CVH : Nerveusement. Etant hollandaise, je suis habituée à la nudité au cinéma et à la télé. Ce qui ne veut pas dire que j’aime ça mais je suis plus à l’aise que d’autres. Je joue sur l’humour parce que je n’aime pas la tension que la nudité crée sur un plateau. Plus vous cherchez à vous cacher et plus les gens veulent voir. Je montre donc le « matériel », que les gens passent à autre chose. Mais ce n’est pas ce que je préfère au monde. Je suis stressée à chaque fois, je regrette de ne pas être allée à la gym la veille, je suis une femme, je prends de l’âge…

LC : C’est une avalanche d’émotions.

Il faudrait plus d’hommes nus dans cette série !

CVH : Oui !

LC : Pourquoi voulez-vous voir un homme nu ? Où serait l’avantage dans tout ça ?

CVH : Sachant que dans cette série la nudité n’est jamais gratuite. Elle fait partie de la vie. Je n’ai jamais compris pourquoi on pouvait montrer des mitrailleuses mais pas un p… de téton ! Pardon. Qui dort en gardant son soutien-gorge ? C’est peut-être une approche hollandaise mais je pense qu’on doit s’habituer à tout ça. Ca fait partie de la vie.

_Données enregistrées_

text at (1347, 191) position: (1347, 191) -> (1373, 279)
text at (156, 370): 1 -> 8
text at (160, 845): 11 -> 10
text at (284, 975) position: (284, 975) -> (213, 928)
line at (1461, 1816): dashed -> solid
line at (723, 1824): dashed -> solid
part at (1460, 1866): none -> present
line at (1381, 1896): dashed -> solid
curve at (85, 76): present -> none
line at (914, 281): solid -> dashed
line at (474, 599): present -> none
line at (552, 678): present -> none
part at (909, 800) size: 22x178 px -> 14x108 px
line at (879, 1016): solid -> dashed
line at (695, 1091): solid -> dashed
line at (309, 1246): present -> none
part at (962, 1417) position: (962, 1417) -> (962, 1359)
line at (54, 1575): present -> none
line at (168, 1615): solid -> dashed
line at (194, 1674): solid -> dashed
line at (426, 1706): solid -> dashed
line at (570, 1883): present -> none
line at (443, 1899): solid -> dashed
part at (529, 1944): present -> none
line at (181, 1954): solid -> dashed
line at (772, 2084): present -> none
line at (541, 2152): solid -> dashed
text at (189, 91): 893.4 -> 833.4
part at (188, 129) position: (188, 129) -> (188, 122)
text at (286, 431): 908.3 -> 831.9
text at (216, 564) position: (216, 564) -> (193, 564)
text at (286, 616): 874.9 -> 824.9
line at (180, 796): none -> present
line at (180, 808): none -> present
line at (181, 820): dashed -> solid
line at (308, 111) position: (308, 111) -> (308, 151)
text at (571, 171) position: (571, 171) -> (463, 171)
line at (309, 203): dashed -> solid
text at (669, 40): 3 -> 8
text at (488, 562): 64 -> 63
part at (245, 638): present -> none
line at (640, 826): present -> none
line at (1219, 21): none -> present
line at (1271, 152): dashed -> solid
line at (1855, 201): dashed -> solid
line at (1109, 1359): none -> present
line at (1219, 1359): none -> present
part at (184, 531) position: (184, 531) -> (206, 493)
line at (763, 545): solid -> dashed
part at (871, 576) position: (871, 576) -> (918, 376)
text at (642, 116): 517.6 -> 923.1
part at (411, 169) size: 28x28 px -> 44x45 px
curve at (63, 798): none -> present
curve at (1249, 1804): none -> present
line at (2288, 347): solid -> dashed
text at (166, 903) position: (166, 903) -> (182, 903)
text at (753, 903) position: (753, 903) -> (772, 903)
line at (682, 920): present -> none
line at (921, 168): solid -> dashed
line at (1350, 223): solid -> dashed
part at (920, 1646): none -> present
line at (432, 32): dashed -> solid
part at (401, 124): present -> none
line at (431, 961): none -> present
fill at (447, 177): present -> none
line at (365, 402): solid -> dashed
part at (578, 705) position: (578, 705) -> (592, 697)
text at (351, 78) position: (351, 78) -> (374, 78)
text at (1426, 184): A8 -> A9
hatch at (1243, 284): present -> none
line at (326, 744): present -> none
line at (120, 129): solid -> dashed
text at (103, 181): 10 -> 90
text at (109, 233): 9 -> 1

_Consigne A_
D'après l'extrait, pourquoi CVH est-elle plus à l'aise que d'autres avec la nudité ?
_Consigne B_
Transcrivez le passage de l'extrait qui commence aux mots « LC : C’est une » et s'arrête après les mots « Ca fait partie de la vie. ».

_Réponse A_
Étant hollandaise, elle est habituée à la nudité au cinéma et à la télé.

_Réponse B_
LC : C’est une avalanche d’émotions.

Il faudrait plus d’hommes nus dans cette série !

CVH : Oui !

LC : Pourquoi voulez-vous voir un homme nu ? Où serait l’avantage dans tout ça ?

CVH : Sachant que dans cette série la nudité n’est jamais gratuite. Elle fait partie de la vie. Je n’ai jamais compris pourquoi on pouvait montrer des mitrailleuses mais pas un p… de téton ! Pardon. Qui dort en gardant son soutien-gorge ? C’est peut-être une approche hollandaise mais je pense qu’on doit s’habituer à tout ça. Ca fait partie de la vie.